Ash stood alone in the dining room, surrounded by the remnants of a perfectly pleasant evening—half-empty wine glasses, crumpled napkins, the faint scent of whatever roasted thing they'd eaten for the main course. Somewhere in the palace, Seraphina was returning books to the library. Somewhere else, Ignis was walking away from him with that measured, deliberate stride that made Ash want to throw something.
He didn't throw anything.
He refilled his wine glass instead, sat back down, and stared at the door like it had personally offended him.
Goodnight, Prince Asher.
Not even a glance back. Not even a flicker of those golden eyes. Just the perfect, impenetrable courtesy of a man who had spent centuries learning exactly how to close a door without letting anything slip through the crack.
Ash drank his wine.
It was good wine. Ignis had good taste in everything, apparently, including vintages that probably cost more than Ash's monthly allowance back in Seiena. He drank it slowly, letting the warmth spread through his chest, and tried very hard not to think about the way Ignis had looked at him during that one unguarded moment.
You love her very much.
More than anything.
Right. Of course. Seraphina was the sun, the moon, the entire constellation of Ignis's emotional universe. Ash was just—what? A diplomat. A suitor. A temporary inconvenience that would eventually become a permanent in-law, assuming he didn't completely destroy everything first.
He should be happy about that. Seraphina was wonderful. She was warm and genuine and she fed three-eyed creatures under the table. Marrying her would secure the alliance, save his empire, and give him exactly the future he'd planned since the moment he transmigrated into this trash novel.
So why did it feel like settling for leftovers?
Seraphina returned a few minutes later, cheeks still pink from her walk back from the library. She took one look at the empty chairs and the half-cleared table and tilted her head.
"Father already left?"
"He had… things to attend to," Ash said, forcing a casual smile as he stood. "You know how he is."
She sighed, though there was fondness in it. "He works too much. Always has." Her golden eyes studied him for a moment, bright and far more perceptive than people gave her credit for. "You two seemed to be getting along tonight. That's good, right? I want you to like each other."

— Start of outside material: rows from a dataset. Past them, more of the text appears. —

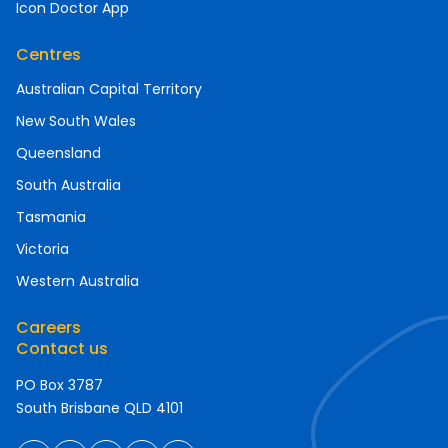
Icon Doctor App
Centres
Australian Capital Territory
New South Wales
Queensland
South Australia
Tasmania
Victoria
Western Australia
Careers
Contact us
PO Box 3787
South Brisbane QLD 4101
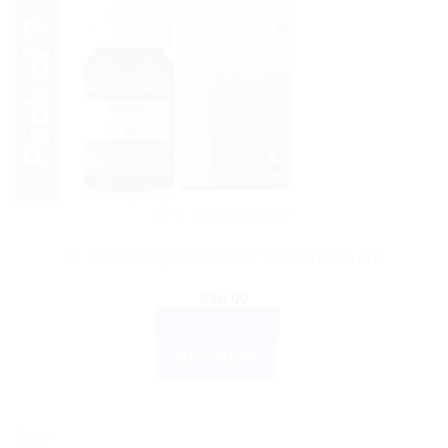
DR. RECKEWEG
Dr. Reckeweg Selenium 3x Tablets Pack of 2
$
16.00
ADD TO CART
BUY NOW
Sale!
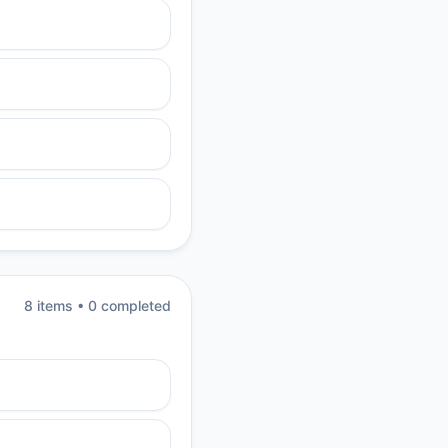
8
item
s
•
0
completed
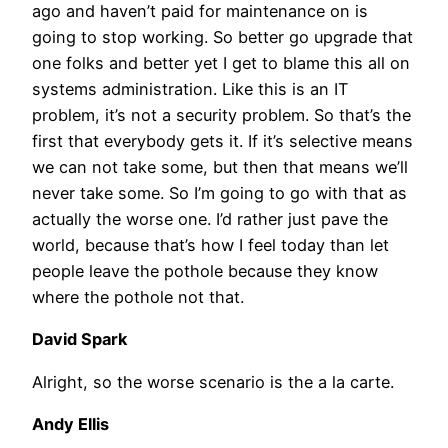
ago and haven’t paid for maintenance on is
going to stop working. So better go upgrade that
one folks and better yet I get to blame this all on
systems administration. Like this is an IT
problem, it’s not a security problem. So that’s the
first that everybody gets it. If it’s selective means
we can not take some, but then that means we’ll
never take some. So I’m going to go with that as
actually the worse one. I’d rather just pave the
world, because that’s how I feel today than let
people leave the pothole because they know
where the pothole not that.
David Spark
Alright, so the worse scenario is the a la carte.
Andy Ellis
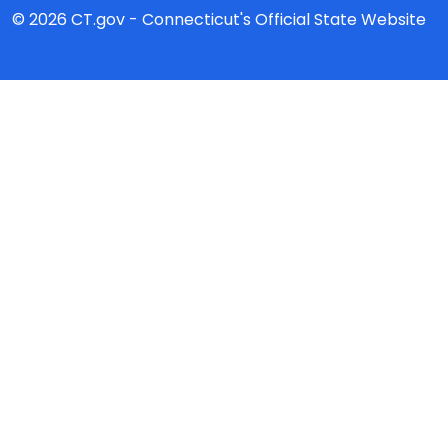
© 2026 CT.gov - Connecticut's Official State Website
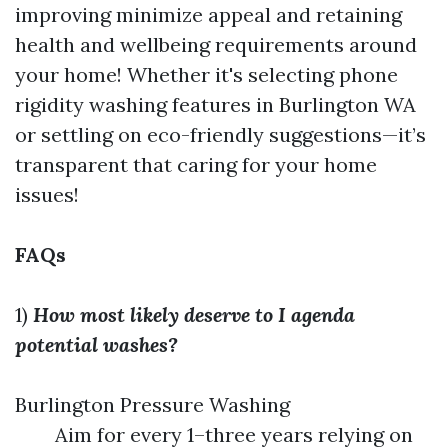
improving minimize appeal and retaining
health and wellbeing requirements around
your home! Whether it's selecting phone
rigidity washing features in Burlington WA
or settling on eco-friendly suggestions—it’s
transparent that caring for your home
issues!
FAQs
1)
How most likely deserve to I agenda
potential washes?
Burlington Pressure Washing
Aim for every 1–three years relying on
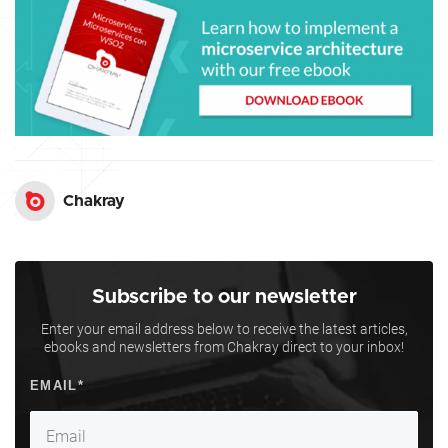
Chakray
Subscribe to our newsletter
Enter your email address below to receive the latest articles,
ebooks and newsletters from Chakray direct to your inbox!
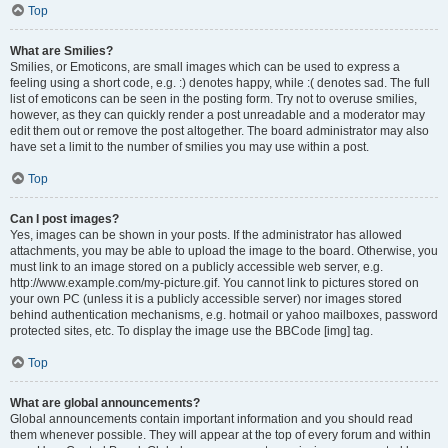
Top
What are Smilies?
Smilies, or Emoticons, are small images which can be used to express a
feeling using a short code, e.g. :) denotes happy, while :( denotes sad. The full
list of emoticons can be seen in the posting form. Try not to overuse smilies,
however, as they can quickly render a post unreadable and a moderator may
edit them out or remove the post altogether. The board administrator may also
have set a limit to the number of smilies you may use within a post.
Top
Can I post images?
Yes, images can be shown in your posts. If the administrator has allowed
attachments, you may be able to upload the image to the board. Otherwise, you
must link to an image stored on a publicly accessible web server, e.g.
http://www.example.com/my-picture.gif. You cannot link to pictures stored on
your own PC (unless it is a publicly accessible server) nor images stored
behind authentication mechanisms, e.g. hotmail or yahoo mailboxes, password
protected sites, etc. To display the image use the BBCode [img] tag.
Top
What are global announcements?
Global announcements contain important information and you should read
them whenever possible. They will appear at the top of every forum and within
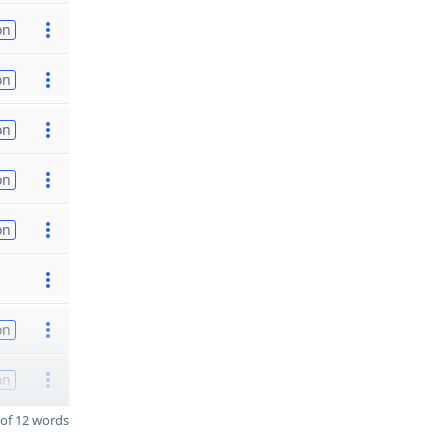
on
on
on
on
on
on
on
of 12 words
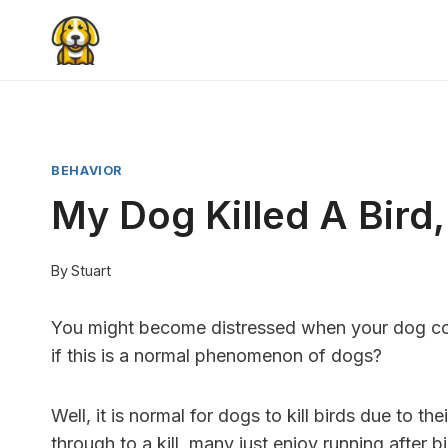
Skip
to
content
BEHAVIOR
My Dog Killed A Bird
By
Stuart
You might become distressed when your dog com
if this is a normal phenomenon of dogs?
Well, it is normal for dogs to kill birds due to th
through to a kill, many just enjoy running after b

Ash's stomach twisted. "We do. In our own way."
Seraphina beamed, clearly pleased with that answer, and linked her arm through his as they left the dining room. She chattered about tomorrow's plans—something about flying over the western cliffs at sunset—while Ash nodded and hummed at the right moments. But his mind kept drifting back to the quiet intensity of Ignis's gaze across the table, the way his tail had remained perfectly still even when the rest of him seemed coiled tight.
He was getting dangerously good at pretending.